There were mixed messages from Central and Eastern Europe (CEE) on Wednesday, when the European Commission (EC) announced plans for a Russian oil embargo. In CEE, two of the countries that would be most affected by the import ban had markedly different reactions to the announcement. While Slovakia merely requested a time extension to implement the plan, Hungary reiterated its fierce opposition to energy sanctions against Russia.
Unveiling the EC’s sixth package of sanctions aimed at crippling Russian President Vladimir Putin’s economy on Wednesday, EC President Ursula von der Leyen pledged “a complete import ban” on all Russian oil “seaborne and pipeline, crude and refined” to “maximise the pressure on Russia”.
Detailing the plan, von der Leyen said: “We will phase out Russian supply of crude oil within six months and refined products by the end of the year.”
As discussions continued between European envoys, newswires Bloomberg and Reuters independently reported that Hungary and Slovakia would be permitted to continue buying Russian crude oil until the end of 2023, citing EU officials speaking on condition of anonymity.
However the CEE neighbours, both of which receive Russian oil via the southern Druzhba pipeline, took markedly different stances towards an embargo on Wednesday.
Slovak Economy Minister Richard Sulik accepted the ban, but requested a three-year transition period. “We agree with this sanction,” he told journalists in Bratislava. “What is being discussed today is the duration of the transitory period.”
However, Hungarian Foreign Minister Peter Szijjarto fiercely opposed any embargo on Russian fuel. “The EC’s new sanctions package against Russia cannot be responsibly supported in this form, as it would destroy Hungary’s energy security,” he wrote on Facebook.

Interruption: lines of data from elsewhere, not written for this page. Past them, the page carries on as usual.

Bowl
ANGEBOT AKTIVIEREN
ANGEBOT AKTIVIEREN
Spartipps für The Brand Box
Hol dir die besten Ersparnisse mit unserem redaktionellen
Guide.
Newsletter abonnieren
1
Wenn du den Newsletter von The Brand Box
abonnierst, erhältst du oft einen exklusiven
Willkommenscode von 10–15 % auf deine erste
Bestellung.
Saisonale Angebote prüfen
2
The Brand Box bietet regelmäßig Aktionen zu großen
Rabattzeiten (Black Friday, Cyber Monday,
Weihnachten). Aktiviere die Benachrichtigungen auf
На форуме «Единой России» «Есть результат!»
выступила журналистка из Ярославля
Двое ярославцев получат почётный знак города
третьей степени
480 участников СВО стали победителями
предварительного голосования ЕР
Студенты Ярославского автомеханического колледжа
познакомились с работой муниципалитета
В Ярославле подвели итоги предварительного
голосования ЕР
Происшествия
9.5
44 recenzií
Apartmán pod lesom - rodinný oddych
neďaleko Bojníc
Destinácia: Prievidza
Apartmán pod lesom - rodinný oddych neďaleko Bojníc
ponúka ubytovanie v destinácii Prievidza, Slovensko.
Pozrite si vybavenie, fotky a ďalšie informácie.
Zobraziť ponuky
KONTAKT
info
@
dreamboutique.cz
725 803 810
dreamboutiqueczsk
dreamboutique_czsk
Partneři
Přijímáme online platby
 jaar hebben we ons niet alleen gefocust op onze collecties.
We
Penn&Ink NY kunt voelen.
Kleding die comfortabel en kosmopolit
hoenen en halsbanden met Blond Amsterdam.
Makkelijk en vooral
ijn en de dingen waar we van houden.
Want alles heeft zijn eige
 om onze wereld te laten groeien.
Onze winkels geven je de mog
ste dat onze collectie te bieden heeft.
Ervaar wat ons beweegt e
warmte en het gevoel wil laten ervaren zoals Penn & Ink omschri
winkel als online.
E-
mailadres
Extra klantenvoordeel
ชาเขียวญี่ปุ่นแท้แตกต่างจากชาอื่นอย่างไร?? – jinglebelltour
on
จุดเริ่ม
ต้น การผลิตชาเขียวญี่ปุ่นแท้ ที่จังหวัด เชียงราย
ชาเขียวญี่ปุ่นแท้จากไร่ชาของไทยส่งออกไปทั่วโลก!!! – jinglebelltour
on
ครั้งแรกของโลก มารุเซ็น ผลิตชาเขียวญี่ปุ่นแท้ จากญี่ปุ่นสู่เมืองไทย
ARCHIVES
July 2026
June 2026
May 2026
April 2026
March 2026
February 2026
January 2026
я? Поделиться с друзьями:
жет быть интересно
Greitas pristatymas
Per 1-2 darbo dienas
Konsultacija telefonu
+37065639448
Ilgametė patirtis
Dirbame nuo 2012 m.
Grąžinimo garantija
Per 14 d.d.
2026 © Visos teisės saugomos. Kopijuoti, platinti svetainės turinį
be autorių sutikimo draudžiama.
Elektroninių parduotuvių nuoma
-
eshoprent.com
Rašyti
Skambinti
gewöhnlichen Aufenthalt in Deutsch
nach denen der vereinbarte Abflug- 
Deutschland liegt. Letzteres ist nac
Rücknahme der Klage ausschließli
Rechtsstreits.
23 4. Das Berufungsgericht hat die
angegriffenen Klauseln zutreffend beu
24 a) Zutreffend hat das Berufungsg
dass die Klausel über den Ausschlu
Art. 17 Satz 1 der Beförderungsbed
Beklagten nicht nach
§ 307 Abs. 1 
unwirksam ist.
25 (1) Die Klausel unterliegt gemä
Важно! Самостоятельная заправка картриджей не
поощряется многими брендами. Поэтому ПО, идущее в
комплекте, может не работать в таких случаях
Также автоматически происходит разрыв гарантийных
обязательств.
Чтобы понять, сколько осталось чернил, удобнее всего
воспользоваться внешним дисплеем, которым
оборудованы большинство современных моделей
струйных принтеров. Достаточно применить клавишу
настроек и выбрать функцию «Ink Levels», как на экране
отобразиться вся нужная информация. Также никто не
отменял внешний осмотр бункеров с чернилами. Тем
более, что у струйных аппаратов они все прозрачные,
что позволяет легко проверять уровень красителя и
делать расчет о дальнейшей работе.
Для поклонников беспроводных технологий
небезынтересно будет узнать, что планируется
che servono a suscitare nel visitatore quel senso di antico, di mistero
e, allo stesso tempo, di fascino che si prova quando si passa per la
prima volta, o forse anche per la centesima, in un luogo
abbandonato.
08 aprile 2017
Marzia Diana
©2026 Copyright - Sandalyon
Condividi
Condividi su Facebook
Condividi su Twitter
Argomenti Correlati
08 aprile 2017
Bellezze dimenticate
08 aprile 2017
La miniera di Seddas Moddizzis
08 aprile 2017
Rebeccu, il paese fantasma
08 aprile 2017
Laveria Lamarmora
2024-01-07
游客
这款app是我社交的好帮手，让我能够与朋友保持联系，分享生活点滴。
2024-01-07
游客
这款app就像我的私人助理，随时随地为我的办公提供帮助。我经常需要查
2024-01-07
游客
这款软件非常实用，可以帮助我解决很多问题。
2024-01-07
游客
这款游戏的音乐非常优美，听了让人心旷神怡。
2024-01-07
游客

Russia exported 58% and 96% respectively of Hungary’s and Slovakia’s crude oil and oil products in 2021, well over the EU average of 26%.
Szijjarto said on Tuesday that “it is currently physically impossible to run the (Hungarian) economy without Russian crude.” The Croatian section of the Adriatic pipeline has major capacity limitations and “would require enormous investment”, Szijjarto argued, adding that Hungary has neither the time nor a cost-estimate for the necessary adjustments to switch to another variety of crude oil.
BBC political analysis programme Newsnight described the sanctions as “economic warfare for Europe against Russia”, on Tuesday evening.
“Moscow might be able to sell more to China, which takes 22% of its oil at the moment to compensate somewhat, but experts say losing an oil customer on the scale of Europe will be painful. The price will of course be higher as a result of so many countries scrambling for the same imports,” according to the BBC’s flagship political analysis programme.
The EU’s sixth package of sanctions against Russia also includes the removal from the SWIFT banking transaction system of Sberbank, Credit Bank of Moscow and Rosselkhozbank, and further clampdowns on purveyors of disinformation in Europe.
Ambassadors from the EU’s 27 governments could adopt the EC proposals as early as this week, allowing them to become law soon after. The EU oil embargo, if passed, would follow those of the UK and the US, which have already imposed bans.